Testo fornito -
-------

Oltre a questo pretrattamento di carattere chimico-fisico è possibile ricorrere a processi biochimici molto frequenti in natura. Infatti, i mammiferi erbivori e numerosi insetti xilofagi non producono enzimi capaci di degradare la cellulosa del materiale vegetale ingerito e a tal fine sviluppano simbiosi con pool di microrganismi presenti nel loro tratto intestinale. All’interno di questo consorzio giocano un ruolo fondamentale i funghi anaerobi ruminali (ARF). Una caratteristica di questi microrganismi è che sono tra i più attivi degradatori di materiale cellulosico e producono una gran quantità di enzimi e di complessi enzimatici capaci di intaccare la parete cellulare vegetale e le fibre vegetali ingerite dall’animale ospite. Poiché la degradazione del materiale lignocellulosico è attualmente ritenuto il principale collo di bottiglia nel processo di digestione anaerobica, grandi sviluppi sono attesi dallo studio di tali organismi. Con l’utilizzo degli ARF si apre, dunque, la possibilità di effettuare dei co-trattamenti “in situ” tramite il potenziamento di tale comunità nei digestori anaerobici. Secondo studi condotti dall’Università della Tuscia e dall’ENEA l’utilizzo di un inoculo integrato di ARF (Neocallimastix sp. e Orpinomyces sp.) e di un consorzio selezionato di altri microrganismi idrogeno-produttori, ha consentito di ottenere rilevanti incrementi della produzione di biogas anche da chitina e paglia di grano.

-------

Voci fornite -
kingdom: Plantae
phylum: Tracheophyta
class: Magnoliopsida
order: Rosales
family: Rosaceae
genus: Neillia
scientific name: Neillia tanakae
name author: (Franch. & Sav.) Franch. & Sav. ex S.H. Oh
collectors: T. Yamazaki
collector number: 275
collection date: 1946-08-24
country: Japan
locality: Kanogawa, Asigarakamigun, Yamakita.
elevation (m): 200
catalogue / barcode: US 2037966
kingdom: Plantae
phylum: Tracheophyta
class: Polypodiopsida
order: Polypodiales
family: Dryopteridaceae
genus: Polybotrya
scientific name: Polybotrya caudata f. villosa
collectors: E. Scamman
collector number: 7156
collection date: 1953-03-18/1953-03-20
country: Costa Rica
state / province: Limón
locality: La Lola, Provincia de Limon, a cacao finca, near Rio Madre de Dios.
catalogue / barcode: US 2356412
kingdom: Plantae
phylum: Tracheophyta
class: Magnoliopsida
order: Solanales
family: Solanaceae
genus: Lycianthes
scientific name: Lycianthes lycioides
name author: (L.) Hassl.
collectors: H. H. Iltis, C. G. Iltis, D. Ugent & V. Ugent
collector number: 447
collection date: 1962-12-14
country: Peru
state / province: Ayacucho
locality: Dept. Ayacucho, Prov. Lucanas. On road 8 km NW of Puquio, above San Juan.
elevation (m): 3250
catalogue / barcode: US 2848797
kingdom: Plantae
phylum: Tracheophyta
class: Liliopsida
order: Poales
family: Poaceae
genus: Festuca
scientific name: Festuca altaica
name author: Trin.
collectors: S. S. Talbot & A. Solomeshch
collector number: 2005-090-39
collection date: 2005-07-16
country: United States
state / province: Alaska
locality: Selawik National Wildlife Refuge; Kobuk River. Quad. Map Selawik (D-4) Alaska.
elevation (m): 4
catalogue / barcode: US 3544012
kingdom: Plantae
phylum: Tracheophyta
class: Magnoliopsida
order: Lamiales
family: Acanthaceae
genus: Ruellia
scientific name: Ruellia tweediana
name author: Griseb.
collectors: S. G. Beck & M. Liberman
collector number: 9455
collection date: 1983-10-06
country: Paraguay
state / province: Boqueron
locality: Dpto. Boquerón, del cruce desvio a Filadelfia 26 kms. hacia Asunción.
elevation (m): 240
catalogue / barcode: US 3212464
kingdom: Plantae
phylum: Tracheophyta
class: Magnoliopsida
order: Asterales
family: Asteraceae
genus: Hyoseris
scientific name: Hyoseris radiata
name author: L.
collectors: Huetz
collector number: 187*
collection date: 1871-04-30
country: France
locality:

-------

Attività - Nel testo sui funghi anaerobi ruminali, quali generi compongono l'inoculo integrato di ARF usato negli studi dell'Università della Tuscia e dell'ENEA? Per rispondere ci si basa unicamente sul testo.

Compito svolto - Neocallimastix sp. e Orpinomyces sp.